::: Provided text :::

Souhami tells us, “Bryher felt trapped in the
wrong body. Even as a child she viewed
her birth gender as a trick, a mistake.
She saw herself as a boy who needed to escape from the physical cage of
a girl. She was tormented by pressure to
have curls, wear frocks, be called by her birth names, Annie Winifred, or her
nickname, Dolly….… Bryher did not want the patronymic of her father, the
matronymic of her mother or the name of any husband of convenience. Bryher is one of the Isles of Scilly, off the
Cornish Coast, a part of the world she came particularly to love.”
She was
born into great wealth which she used to support artists and was a patron of
the modernists. Of herself, Bryher says, “I have rushed to the penniless young,
not with bowls of soup but with typewriters.” Diana credits Bryher as ‘the rock
and saviour of her partner, the poet, H.D. (Hilda Doolittle). She funded the Contact Publishing Company in
Paris, supported James Joyce and his family with a monthly allowance, gave
money to Sylvia Beach and subsidized Margaret Anderson’s ‘Little Review’, in
New York. She started the film company
POOL Productions in Switzerland, financed its experimental films and founded
‘Close Up’, the first film magazine in English. She built a Bauhaus-style home
in Switzerland. She supported the
emerging psychoanalytical movement in Vienna, and funded Freud and other Jewish
intellectuals hounded by the Nazis to help them get out of Germany and
Austria.” Formidable accomplishments
made possible by her great wealth and passion like Beach’s and Monnier’s, “to
be of service.”

::: Data to examine :::

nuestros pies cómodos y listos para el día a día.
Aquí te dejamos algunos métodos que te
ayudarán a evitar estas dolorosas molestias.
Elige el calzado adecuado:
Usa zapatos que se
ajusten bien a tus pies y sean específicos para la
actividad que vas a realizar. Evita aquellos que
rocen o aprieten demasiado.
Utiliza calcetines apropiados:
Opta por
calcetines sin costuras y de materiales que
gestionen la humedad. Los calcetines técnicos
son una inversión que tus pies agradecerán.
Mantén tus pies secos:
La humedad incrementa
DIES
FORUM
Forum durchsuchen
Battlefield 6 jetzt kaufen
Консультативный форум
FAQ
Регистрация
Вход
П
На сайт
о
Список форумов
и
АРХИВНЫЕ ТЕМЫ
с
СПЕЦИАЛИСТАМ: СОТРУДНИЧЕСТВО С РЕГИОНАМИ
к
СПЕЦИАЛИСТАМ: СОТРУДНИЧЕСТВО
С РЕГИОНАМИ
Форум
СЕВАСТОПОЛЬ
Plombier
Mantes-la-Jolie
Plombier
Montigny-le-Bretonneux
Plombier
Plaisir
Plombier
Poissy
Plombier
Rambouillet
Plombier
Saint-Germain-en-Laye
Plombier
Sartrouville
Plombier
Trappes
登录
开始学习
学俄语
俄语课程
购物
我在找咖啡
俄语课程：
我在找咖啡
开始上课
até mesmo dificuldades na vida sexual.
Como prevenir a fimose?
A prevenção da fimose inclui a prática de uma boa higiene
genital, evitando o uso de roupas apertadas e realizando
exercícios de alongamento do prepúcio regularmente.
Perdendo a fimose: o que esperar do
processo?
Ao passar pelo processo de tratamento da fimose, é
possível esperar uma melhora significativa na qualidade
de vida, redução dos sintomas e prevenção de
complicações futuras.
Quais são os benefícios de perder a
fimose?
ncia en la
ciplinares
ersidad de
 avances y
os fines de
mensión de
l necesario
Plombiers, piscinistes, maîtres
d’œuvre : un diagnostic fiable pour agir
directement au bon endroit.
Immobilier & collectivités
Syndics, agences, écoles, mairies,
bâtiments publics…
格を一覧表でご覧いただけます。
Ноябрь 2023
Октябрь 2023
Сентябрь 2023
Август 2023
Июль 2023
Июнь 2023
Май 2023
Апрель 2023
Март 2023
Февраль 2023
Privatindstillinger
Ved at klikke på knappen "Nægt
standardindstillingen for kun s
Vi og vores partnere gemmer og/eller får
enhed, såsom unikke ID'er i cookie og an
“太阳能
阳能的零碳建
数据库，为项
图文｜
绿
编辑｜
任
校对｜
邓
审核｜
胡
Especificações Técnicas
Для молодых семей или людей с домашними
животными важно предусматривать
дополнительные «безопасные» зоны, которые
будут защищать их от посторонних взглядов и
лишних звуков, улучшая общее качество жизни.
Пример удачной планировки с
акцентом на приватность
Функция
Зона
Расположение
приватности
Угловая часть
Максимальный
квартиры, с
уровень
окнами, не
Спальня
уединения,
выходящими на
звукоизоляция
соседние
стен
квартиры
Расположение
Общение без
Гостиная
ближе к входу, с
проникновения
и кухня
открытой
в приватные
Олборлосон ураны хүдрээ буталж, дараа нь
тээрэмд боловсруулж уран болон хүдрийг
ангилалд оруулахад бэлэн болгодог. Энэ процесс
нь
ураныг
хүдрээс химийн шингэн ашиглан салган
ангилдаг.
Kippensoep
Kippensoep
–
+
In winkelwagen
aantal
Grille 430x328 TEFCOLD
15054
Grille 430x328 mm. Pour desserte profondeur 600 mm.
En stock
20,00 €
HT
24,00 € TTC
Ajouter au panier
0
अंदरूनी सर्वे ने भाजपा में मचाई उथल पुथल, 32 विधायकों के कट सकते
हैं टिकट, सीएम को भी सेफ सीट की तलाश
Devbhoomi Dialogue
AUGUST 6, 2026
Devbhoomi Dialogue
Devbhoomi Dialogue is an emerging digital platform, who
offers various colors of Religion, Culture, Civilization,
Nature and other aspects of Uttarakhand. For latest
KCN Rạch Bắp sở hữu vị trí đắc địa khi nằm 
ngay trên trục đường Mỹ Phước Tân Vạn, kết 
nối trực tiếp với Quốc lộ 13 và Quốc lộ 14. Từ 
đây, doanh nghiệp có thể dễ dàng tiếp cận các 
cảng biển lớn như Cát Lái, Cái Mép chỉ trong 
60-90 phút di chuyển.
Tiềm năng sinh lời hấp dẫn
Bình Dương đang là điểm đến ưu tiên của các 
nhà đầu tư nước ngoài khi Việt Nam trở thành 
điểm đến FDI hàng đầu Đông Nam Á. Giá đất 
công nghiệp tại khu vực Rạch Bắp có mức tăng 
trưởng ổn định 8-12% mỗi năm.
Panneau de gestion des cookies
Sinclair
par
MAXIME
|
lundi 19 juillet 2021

:::

Questions to answer —
**1.** Condense the paragraph of the Bryher text beginning "Souhami tells us" into a short bulleted list that keeps its main facts.
**2.** Rewrite the records as a JSON list of strings, one string per line and blank lines omitted, starting at the first line of the records and ending at the line containing "son una inversión que tus pies agradecerán.".
The Bryher text and the records have nothing to do with each other.

Expected outputs —
**1.**
- Souhami says Bryher felt trapped in the wrong body and, even as a child, saw her birth gender as a trick or mistake.
- She saw herself as a boy who had to escape the physical cage of a girl.
- She was tormented by pressure to have curls, wear frocks, and be called by her birth names, Annie Winifred, or her nickname, Dolly.
- She wanted neither her father's patronymic, her mother's matronymic, nor the name of any husband of convenience.
- The name Bryher comes from one of the Isles of Scilly, off the Cornish Coast, a place she came to love particularly.

**2.**
[
  "nuestros pies cómodos y listos para el día a día.",
  "Aquí te dejamos algunos métodos que te",
  "ayudarán a evitar estas dolorosas molestias.",
  "Elige el calzado adecuado:",
  "Usa zapatos que se",
  "ajusten bien a tus pies y sean específicos para la",
  "actividad que vas a realizar. Evita aquellos que",
  "rocen o aprieten demasiado.",
  "Utiliza calcetines apropiados:",
  "Opta por",
  "calcetines sin costuras y de materiales que",
  "gestionen la humedad. Los calcetines técnicos",
  "son una inversión que tus pies agradecerán."
]